My left nipple has started itching. Had to apologize to my friend last night for my inappropriate scritching in public. Hadn't heard that symptom before so makes me
Wonder how it could just be in my head but... Holding out on testing again after yesterday's day 11 :bfn:
 
So, false alarm :lol: :dohh: no scan today, just an informational appointment. I'm disappointed, of course, but at least when I do have a scan (next Wednesday) I'll feel more confident that it won't be too early for a heartbeat.
Can't wait to hear from those with scans tomorrow :yipee:
 
Been out of town for a couple days and have come back to sooo much bad news. Heart breaking....
I really hoped that our group would steer clear of heartbreak-
On a happier note, looks like we will be seeing some scan pictures tomorrow and some confirmed heartbeats.
My ultrasound is on wednesday at 10:30 am pacific time!!!! Very excited and nervous at the same time..

Hope Jewels is ok.... feeling so much sadness for her right now.
 
Happy to be celebrating WEEK 7!!!
Feels so great to be able to say i'm 7 weeks pregnant.
Now sticky bean stories for the next couple days and some beating little hearts :)
 
awww seaweed, i was looking forward to that scan pic and story too but u r so right, the further along the better for a great scan n hb :D

keep it crossed for u drsquid, 11dpo is early so u still have a very good chance hunny!!
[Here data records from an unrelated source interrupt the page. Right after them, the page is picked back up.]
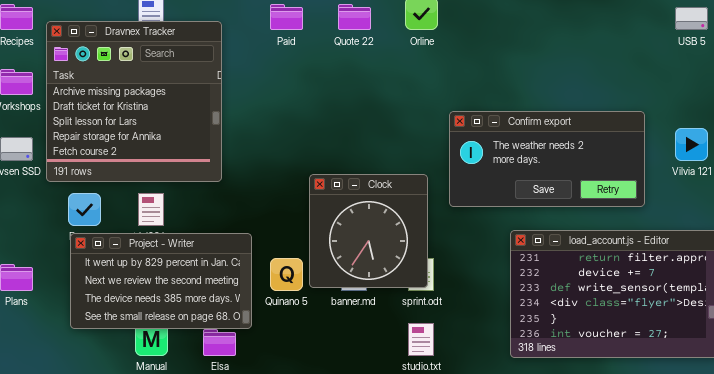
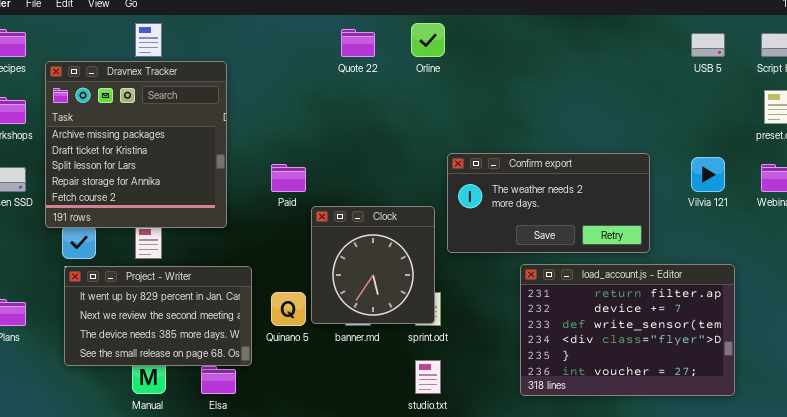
Paid: [270,4,303,30] -> [271,164,306,192], moved
Dravnex Tracker: [46,21,222,182] -> [45,61,227,228], moved
Confirm export: [449,111,645,207] -> [447,153,650,253], moved

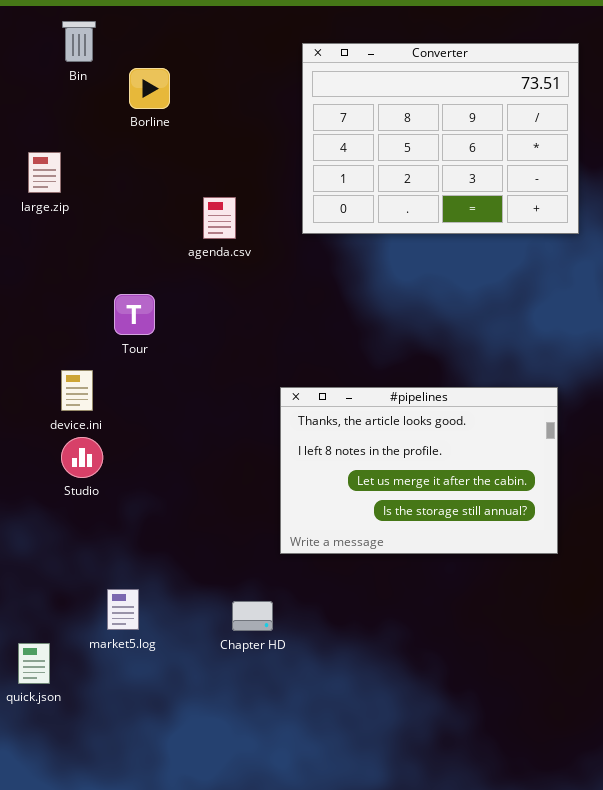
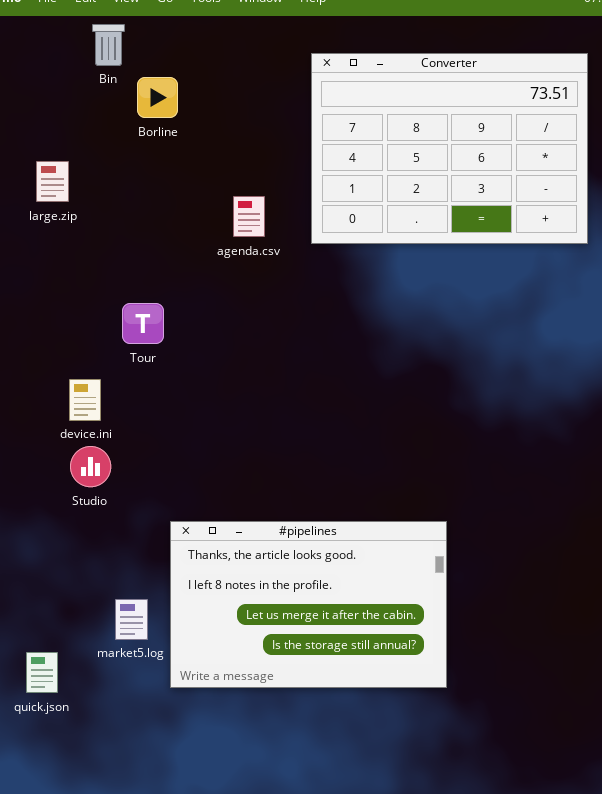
Bin: [62,21,96,62] -> [92,24,125,66], moved
agenda.csv: [203,197,236,239] -> [233,196,265,237], moved
#pipelines: [280,387,558,554] -> [170,521,447,688], moved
hiya bree, welcome back and happy 7th week :happydance: yay u have a scan coming this week too, this is the week for heartbeats :D

jewelz is a champion, i have been keeping in touch with her through email and she is handling it very well and has great plans for the future, great thing is she doesnt have an issue with conceiving so it will definitely happen for her again, i can imagine how hard it is for her to be here so i will give her a few days n check in on her.
 
Thanks for the encouragement. I'm now thinking either test weds am or wait til the weekend when I'd be late. Working thurs and Friday and don't wanna deal with that with work.
 
Hi ladies. Well I had a day from hell. I am on my way home from the hospital this evening after having emergency surgery. Come to find out I had an ectopic after all. Started getting bad pain this morning. Went to the ER and they admitted me immediately. Had surgery around 4:30 and was released at 9:15pm. They did a D&C and a lapendectomy. They were able to save my tube thank God. I'm full of some crazy good drugs and doing ok. That was probably the most painful thing I've ever been through. I havent cried out of pain since childhood but today I did. Sucked. Thanks for your thoughts and prayers ladies. You're the greatest. Much hugs and love to you all.
 
Jewelz, thanks for the update!! We have been worried sick about you. Sorry to hear of the circumstances. But I am glad you are well and they caught it in time. Ectopics can be life-threatening. Praying for a nice, speedy recovery for you. God bless you and take care of yourself. :hugs:
 
jewelz i am so sorry hunny :hugs:, that makes sense now why they never saw a sac and with the pain u were having, thank God they saved ur tube!!! i cant imagine how much trama and pain u have been in these past couple of days and u still come back to update us, that shows so much strength, i dont know why these things happen to such good ppl but we know God has his purpose and will make sense later, i know the day u hold ur baby in ur arms u will look back at all of this at stepping stones to ur happiness and then it will all make sense...i admire ur strentgh <3
 
Hi ladies. Well I had a day from hell. I am on my way home from the hospital this evening after having emergency surgery. Come to find out I had an ectopic after all. Started getting bad pain this morning. Went to the ER and they admitted me immediately. Had surgery around 4:30 and was released at 9:15pm. They did a D&C and a lapendectomy. They were able to save my tube thank God. I'm full of some crazy good drugs and doing ok. That was probably the most painful thing I've ever been through. I havent cried out of pain since childhood but today I did. Sucked. Thanks for your thoughts and prayers ladies. You're the greatest. Much hugs and love to you all.

Thank goodness you are safe and healthy! I am so sorry for your loss but I am so happy you are ok! Thinking of you lots!